#### [WORK ORDER]
Count the lines in the listing below that hold the string "melhor". Reply with the number alone.

#### [AVAILABLE DATA]

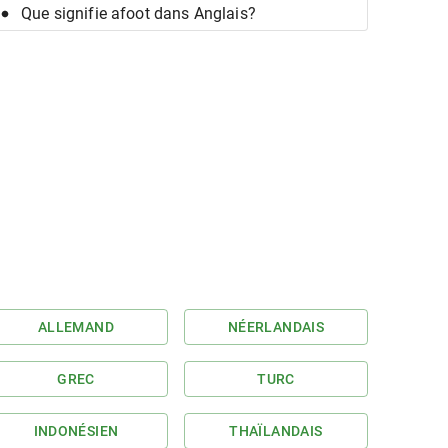
Que signifie afoot dans Anglais?
ALLEMAND
NÉERLANDAIS
GREC
TURC
INDONÉSIEN
THAÏLANDAIS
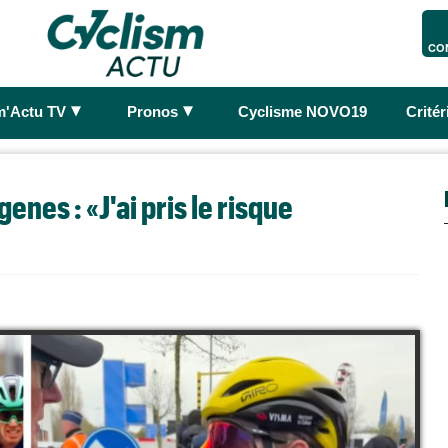
CO
►
►
m'Actu TV
Pronos
Cyclisme NOVO19
Crité
enes : «J'ai pris le risque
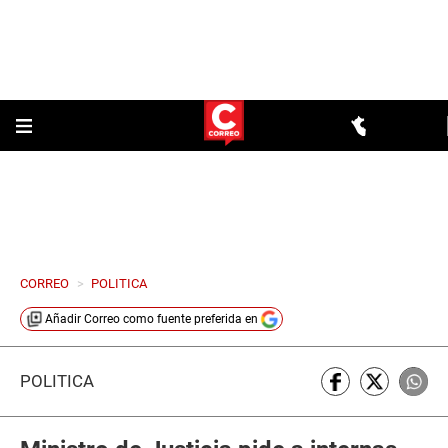
CORREO
>
POLITICA
Añadir
Correo
como fuente preferida en
POLÍTICA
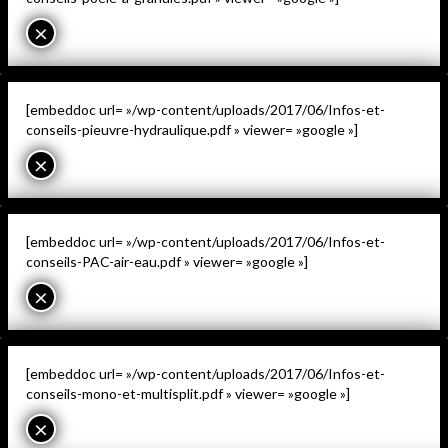
×
[embeddoc url= »/wp-content/uploads/2017/06/Infos-et-
conseils-pieuvre-hydraulique.pdf » viewer= »google »]
×
[embeddoc url= »/wp-content/uploads/2017/06/Infos-et-
conseils-PAC-air-eau.pdf » viewer= »google »]
×
[embeddoc url= »/wp-content/uploads/2017/06/Infos-et-
conseils-mono-et-multisplit.pdf » viewer= »google »]
×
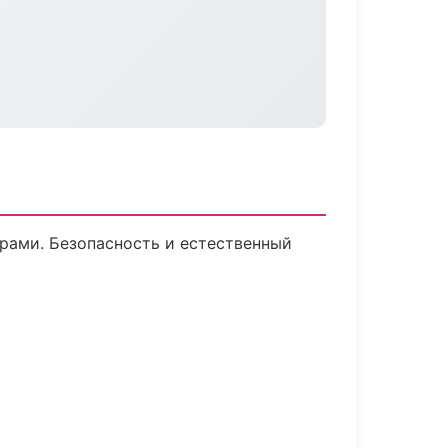
рами. Безопасность и естественный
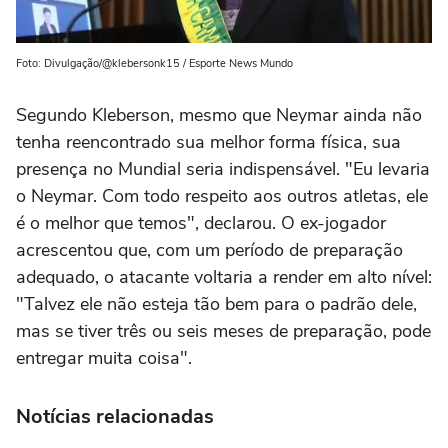
Foto: Divulgação/@klebersonk15 / Esporte News Mundo
Segundo Kleberson, mesmo que Neymar ainda não
tenha reencontrado sua melhor forma física, sua
presença no Mundial seria indispensável. "Eu levaria
o Neymar. Com todo respeito aos outros atletas, ele
é o melhor que temos", declarou. O ex-jogador
acrescentou que, com um período de preparação
adequado, o atacante voltaria a render em alto nível:
"Talvez ele não esteja tão bem para o padrão dele,
mas se tiver três ou seis meses de preparação, pode
entregar muita coisa".
Notícias relacionadas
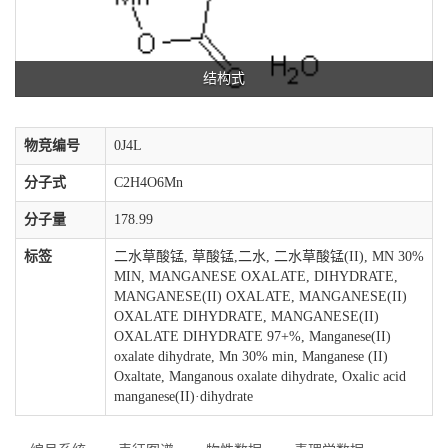
结构式
物竞编号
0J4L
分子式
C2H4O6Mn
分子量
178.99
标签
二水草酸锰, 草酸锰,二水, 二水草酸锰(II), MN 30%
MIN, MANGANESE OXALATE, DIHYDRATE,
MANGANESE(II) OXALATE, MANGANESE(II)
OXALATE DIHYDRATE, MANGANESE(II)
OXALATE DIHYDRATE 97+%, Manganese(II)
oxalate dihydrate, Mn 30% min, Manganese (II)
Oxaltate, Manganous oxalate dihydrate, Oxalic acid
manganese(II)·dihydrate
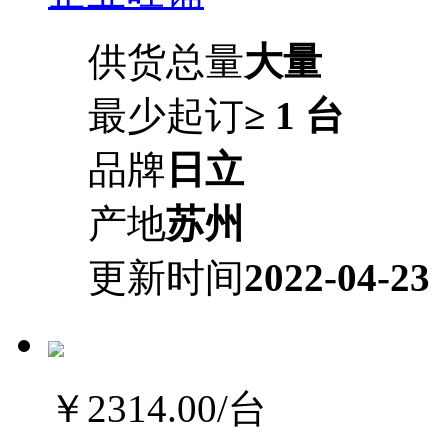
供货总量
大量
最少起订
≥ 1 台
品牌
日立
产地
苏州
更新时间
2022-04-23
￥2314.00
/台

#### [EXPECTED OUTPUT]
2